At least she was quiet, after that. He kept his pace, hearing her trudging a few footsteps behind him. When they’d gone about a mile, he said, ‘Here then.’

South stood with his binoculars in hand, scanning a small copse. There was little to see apart from a few chaffinches, blue and long-tailed tits and a pair of collared doves.

‘Mum said you grew up in Northern Ireland.’

‘Did she?’

‘She said you were there when all that business was going on. What was it like?’

He focused his binoculars on some sloes, trying to see if any birds were feeding there. All he saw was a blackbird, scuffing up leaves beneath the bush.

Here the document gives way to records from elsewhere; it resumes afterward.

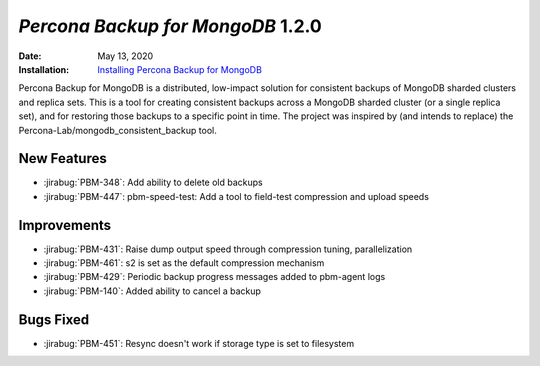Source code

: .. _PBM-1.2.0:

================================================================================
*Percona Backup for MongoDB* 1.2.0
================================================================================

:Date: May 13, 2020
:Installation: `Installing Percona Backup for MongoDB <https://www.percona.com/doc/percona-backup-mongodb/installation.html>`_

Percona Backup for MongoDB is a distributed, low-impact solution for consistent backups of MongoDB
sharded clusters and replica sets. This is a tool for creating consistent backups
across a MongoDB sharded cluster (or a single replica set), and for restoring
those backups to a specific point in time. The project was
inspired by (and intends to replace) the Percona-Lab/mongodb_consistent_backup tool.

New Features
================================================================================

* :jirabug:`PBM-348`: Add ability to delete old backups
* :jirabug:`PBM-447`: pbm-speed-test: Add a tool to field-test compression and upload speeds



Improvements
================================================================================

* :jirabug:`PBM-431`: Raise dump output speed through compression tuning, parallelization
* :jirabug:`PBM-461`: s2 is set as the default compression mechanism
* :jirabug:`PBM-429`: Periodic backup progress messages added to pbm-agent logs
* :jirabug:`PBM-140`: Added ability to cancel a backup



Bugs Fixed
================================================================================

* :jirabug:`PBM-451`: Resync doesn't work if storage type is set to filesystem



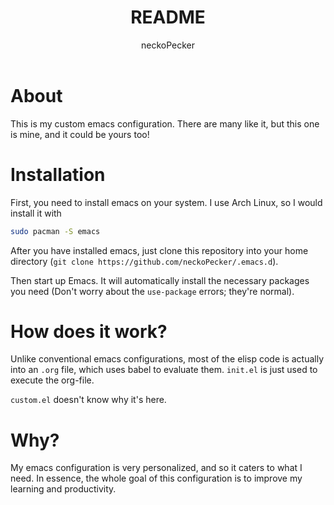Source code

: #+title: README
#+author: neckoPecker
#+options: toc:nil

* About
This is my custom emacs configuration. There are many like it, but this one is mine, and it could be yours too!

* Installation
First, you need to install emacs on your system. I use Arch Linux, so I would install it with

#+begin_src bash
  sudo pacman -S emacs
#+end_src

After you have installed emacs, just clone this repository into your home directory (=git clone https://github.com/neckoPecker/.emacs.d=).

Then start up Emacs. It will automatically install the necessary packages you need (Don't worry about the =use-package= errors; they're normal).

* How does it work?
Unlike conventional emacs configurations, most of the elisp code is actually into an =.org= file, which uses babel to evaluate them. =init.el= is just used to execute the org-file. 

=custom.el= doesn't know why it's here.

* Why?
My emacs configuration is very personalized, and so it caters to what I need. In essence, the whole goal of this configuration is to improve my learning and productivity.

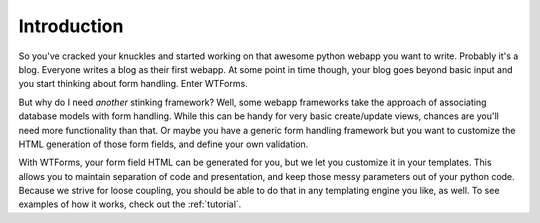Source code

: .. _intro:

Introduction
============

So you've cracked your knuckles and started working on that awesome python
webapp you want to write.  Probably it's a blog. Everyone writes a blog as their
first webapp. At some point in time though, your blog goes beyond basic input
and you start thinking about form handling. Enter WTForms.

But why do I need *another* stinking framework? Well, some webapp frameworks
take the approach of associating database models with form handling. While this
can be handy for very basic create/update views, chances are you'll need more
functionality than that. Or maybe you have a generic form handling framework but
you want to customize the HTML generation of those form fields, and define your
own validation. 

With WTForms, your form field HTML can be generated for you, but we let you
customize it in your templates.  This allows you to maintain separation of code
and presentation, and keep those messy parameters out of your python code.
Because we strive for loose coupling, you should be able to do that in any
templating engine you like, as well.  To see examples of how it works, check out
the :ref:`tutorial`.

‘Ireland,’ she said again. ‘What was that like? It must have been mad.’

‘Another world,’ he said.

‘Did you see bombs going off?’

‘Heard them. Saw the smoke. Everyone did. It was like that. Didn’t happen much. Hard to understand, now.’

‘I don’t know how people could do that sort of thing to each other. Did you ever see any dead bodies?’

‘If you talk, we’ll never see any birds,’ he said.

‘So-rry,’ she said, like she wasn’t at all. ‘Only, there aren’t any, far as I can see. Except the same ones we see in our garden.’

‘There,’ he said, handing her his binoculars. ‘Treecreeper.’

All she said was, ‘Small, isn’t it?’ She watched it, and he wished he’d remembered to bring a second pair with him. ‘Seriously, though. Did you see any dead people?’